L.A. County Helping Youth Move Past Foster System
Entering the Child Welfare System at age 15 after his mom was deported to Mexico, Angel is one of approximately 1,600 to 1,800 Foster Care youth who exit the system every month in Los Angeles County.
Today, Angel’s genuine smile reflects his successful journey and eagerness to leave a painful past behind. His desire is to reach greater goals in the future.
Left behind with no parental support in their lives, Angel and his three younger siblings lived with a relative. Confused by the separation, Angel began making poor choices, including joining a local gang. His actions soon resulted in negative contact with local law enforcement agencies, the Probation Department and the Child Welfare System, where ultimately he ended up residing in group homes.
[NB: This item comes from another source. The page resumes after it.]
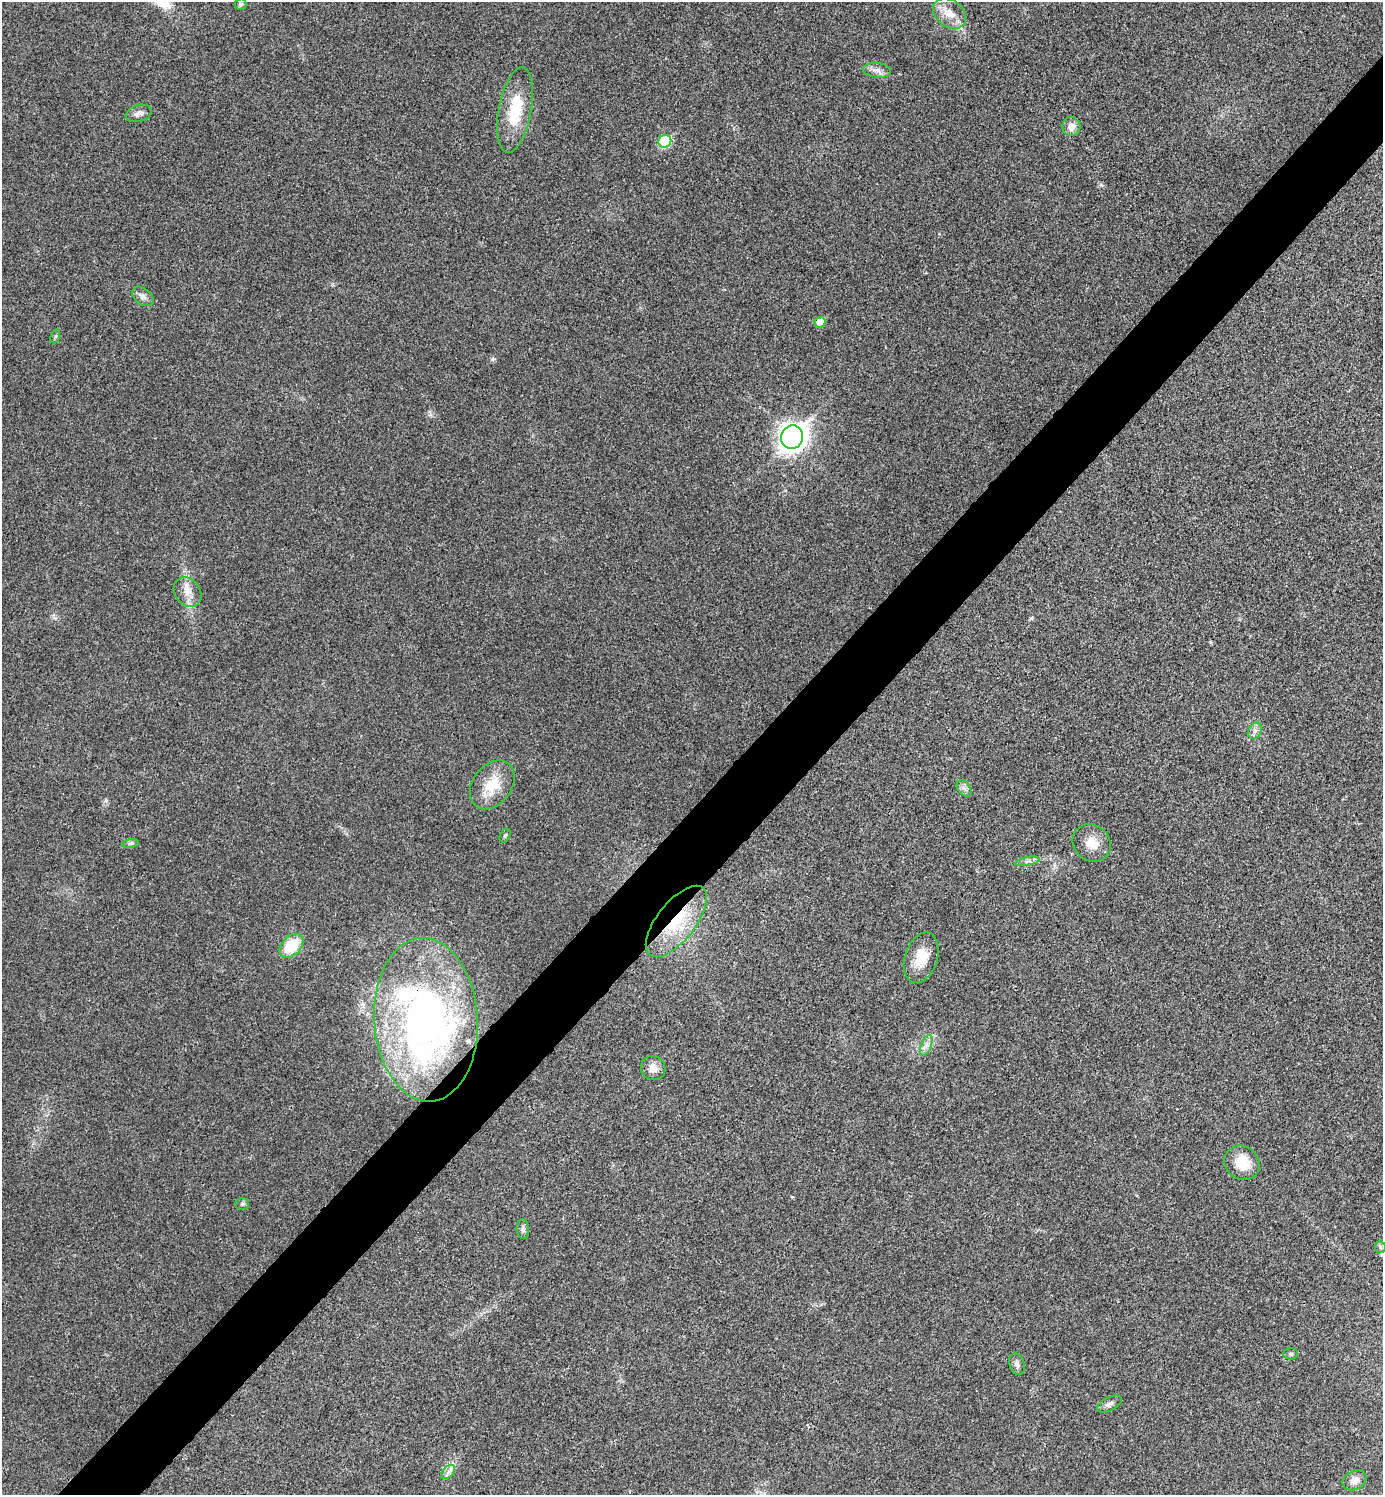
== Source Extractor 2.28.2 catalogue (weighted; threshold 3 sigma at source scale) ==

In a moment of self-reflection, Angel remembered the values he learned from his mother and knew he did not like who and what he was becoming. He made a commitment to change his life. His siblings also inspired him to become a positive role model in their lives.
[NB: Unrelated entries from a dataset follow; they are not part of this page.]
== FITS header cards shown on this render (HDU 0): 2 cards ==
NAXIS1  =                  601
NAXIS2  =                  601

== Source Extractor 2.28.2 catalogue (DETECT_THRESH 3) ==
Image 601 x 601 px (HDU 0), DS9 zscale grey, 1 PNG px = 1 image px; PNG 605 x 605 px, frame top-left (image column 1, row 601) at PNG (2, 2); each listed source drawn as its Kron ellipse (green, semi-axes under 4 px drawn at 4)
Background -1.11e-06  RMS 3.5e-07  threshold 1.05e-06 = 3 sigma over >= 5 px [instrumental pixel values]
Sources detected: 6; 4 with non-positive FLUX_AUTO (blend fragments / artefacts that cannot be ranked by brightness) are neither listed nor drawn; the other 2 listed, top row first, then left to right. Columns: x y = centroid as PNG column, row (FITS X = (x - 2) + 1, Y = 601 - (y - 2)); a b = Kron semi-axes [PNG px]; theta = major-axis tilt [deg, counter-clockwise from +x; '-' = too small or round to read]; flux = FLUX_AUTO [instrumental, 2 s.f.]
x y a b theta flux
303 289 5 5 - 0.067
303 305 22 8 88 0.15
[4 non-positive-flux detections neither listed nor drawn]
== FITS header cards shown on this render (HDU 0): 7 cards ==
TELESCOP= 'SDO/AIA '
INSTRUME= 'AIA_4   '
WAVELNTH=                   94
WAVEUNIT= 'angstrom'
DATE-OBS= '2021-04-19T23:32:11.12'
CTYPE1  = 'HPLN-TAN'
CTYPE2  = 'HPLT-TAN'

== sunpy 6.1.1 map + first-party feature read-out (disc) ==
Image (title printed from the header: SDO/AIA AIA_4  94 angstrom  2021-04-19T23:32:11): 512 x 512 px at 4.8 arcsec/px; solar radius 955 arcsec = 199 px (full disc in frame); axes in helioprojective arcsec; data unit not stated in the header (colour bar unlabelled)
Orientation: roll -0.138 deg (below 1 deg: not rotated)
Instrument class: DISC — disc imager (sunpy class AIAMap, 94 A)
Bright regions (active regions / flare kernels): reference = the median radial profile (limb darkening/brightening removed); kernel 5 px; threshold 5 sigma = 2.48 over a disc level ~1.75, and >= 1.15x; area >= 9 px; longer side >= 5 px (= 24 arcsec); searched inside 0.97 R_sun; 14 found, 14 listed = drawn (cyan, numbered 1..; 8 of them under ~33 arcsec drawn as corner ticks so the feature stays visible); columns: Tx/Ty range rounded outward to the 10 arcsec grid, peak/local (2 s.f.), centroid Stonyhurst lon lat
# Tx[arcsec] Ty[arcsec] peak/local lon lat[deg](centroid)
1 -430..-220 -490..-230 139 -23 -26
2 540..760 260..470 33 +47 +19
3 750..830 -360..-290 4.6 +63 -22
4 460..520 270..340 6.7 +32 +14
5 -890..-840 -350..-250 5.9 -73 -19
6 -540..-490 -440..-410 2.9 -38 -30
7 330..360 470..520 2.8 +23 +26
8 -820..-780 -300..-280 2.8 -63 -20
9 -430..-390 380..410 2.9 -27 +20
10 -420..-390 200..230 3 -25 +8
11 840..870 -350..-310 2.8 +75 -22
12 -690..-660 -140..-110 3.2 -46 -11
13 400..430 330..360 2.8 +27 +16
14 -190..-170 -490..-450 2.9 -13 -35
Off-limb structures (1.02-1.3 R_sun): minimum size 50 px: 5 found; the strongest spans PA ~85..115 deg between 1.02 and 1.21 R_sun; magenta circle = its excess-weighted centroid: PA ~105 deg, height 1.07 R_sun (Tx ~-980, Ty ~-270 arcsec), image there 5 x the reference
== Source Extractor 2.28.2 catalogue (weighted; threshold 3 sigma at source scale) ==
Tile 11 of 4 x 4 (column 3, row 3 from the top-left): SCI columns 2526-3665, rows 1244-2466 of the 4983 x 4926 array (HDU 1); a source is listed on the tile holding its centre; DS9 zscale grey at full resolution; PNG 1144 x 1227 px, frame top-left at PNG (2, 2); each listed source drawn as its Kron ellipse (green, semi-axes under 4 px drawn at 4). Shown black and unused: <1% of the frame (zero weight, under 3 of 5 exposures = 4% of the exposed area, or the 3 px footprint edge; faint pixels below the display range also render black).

Angel left his old ways behind and began taking advantage of the many services offered by the Youth Self-Sufficiency (YSS) Project, a program supported by the Los Angeles County Department of Public Social Services (DPSS). Angel was one of 45 youth referred by a DCFS Social Worker to participate in the project in FY 2013-14.
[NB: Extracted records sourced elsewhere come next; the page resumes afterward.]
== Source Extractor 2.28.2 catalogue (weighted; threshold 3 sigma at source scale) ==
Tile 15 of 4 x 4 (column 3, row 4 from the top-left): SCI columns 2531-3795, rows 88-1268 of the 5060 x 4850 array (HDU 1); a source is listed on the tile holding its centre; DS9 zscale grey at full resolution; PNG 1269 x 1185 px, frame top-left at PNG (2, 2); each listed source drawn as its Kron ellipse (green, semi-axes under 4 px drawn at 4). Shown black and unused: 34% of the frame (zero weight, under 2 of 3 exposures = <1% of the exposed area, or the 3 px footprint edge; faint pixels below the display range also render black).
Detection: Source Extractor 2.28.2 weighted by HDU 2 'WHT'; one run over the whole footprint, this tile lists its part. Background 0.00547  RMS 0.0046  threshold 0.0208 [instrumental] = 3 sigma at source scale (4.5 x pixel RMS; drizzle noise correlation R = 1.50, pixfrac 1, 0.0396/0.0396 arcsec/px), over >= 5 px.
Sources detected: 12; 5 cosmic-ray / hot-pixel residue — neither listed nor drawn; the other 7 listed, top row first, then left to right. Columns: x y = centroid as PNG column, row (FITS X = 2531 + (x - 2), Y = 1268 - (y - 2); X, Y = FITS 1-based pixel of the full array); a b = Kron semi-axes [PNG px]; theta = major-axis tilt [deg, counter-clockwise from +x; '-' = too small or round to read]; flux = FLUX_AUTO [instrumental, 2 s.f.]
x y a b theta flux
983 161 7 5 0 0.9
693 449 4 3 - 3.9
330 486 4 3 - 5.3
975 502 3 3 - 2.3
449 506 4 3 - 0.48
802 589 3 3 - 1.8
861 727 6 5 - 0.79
The YSS program provides Foster Care and Probation youth in Los Angeles County with much needed employment skills to help them prepare for life outside the Child Welfare System through subsidized employment. Throughout his time in the program, Angel lived in an Independent Living Program (ILP) facility where he paid rent and trained to become a certified Collision Repair Specialist. After eleven months and 200 hours of subsidized employment services, Angel was hired permanently.
The program helped Angel exit the Child Welfare System, and he is now living as a productive member of his community and society. Due to the overall success of the YSS Project, continued funding has been allocated for FY 2015-16.
With a confident smile on his face, Angel also shared that through this process, he has completed his probation and is now free from having to report to his probation officer.
“Stop partying and getting involved with the wrong friends,” Angel shared with those who may be where he was some time ago. “You can do it too, no matter what your past looks like.”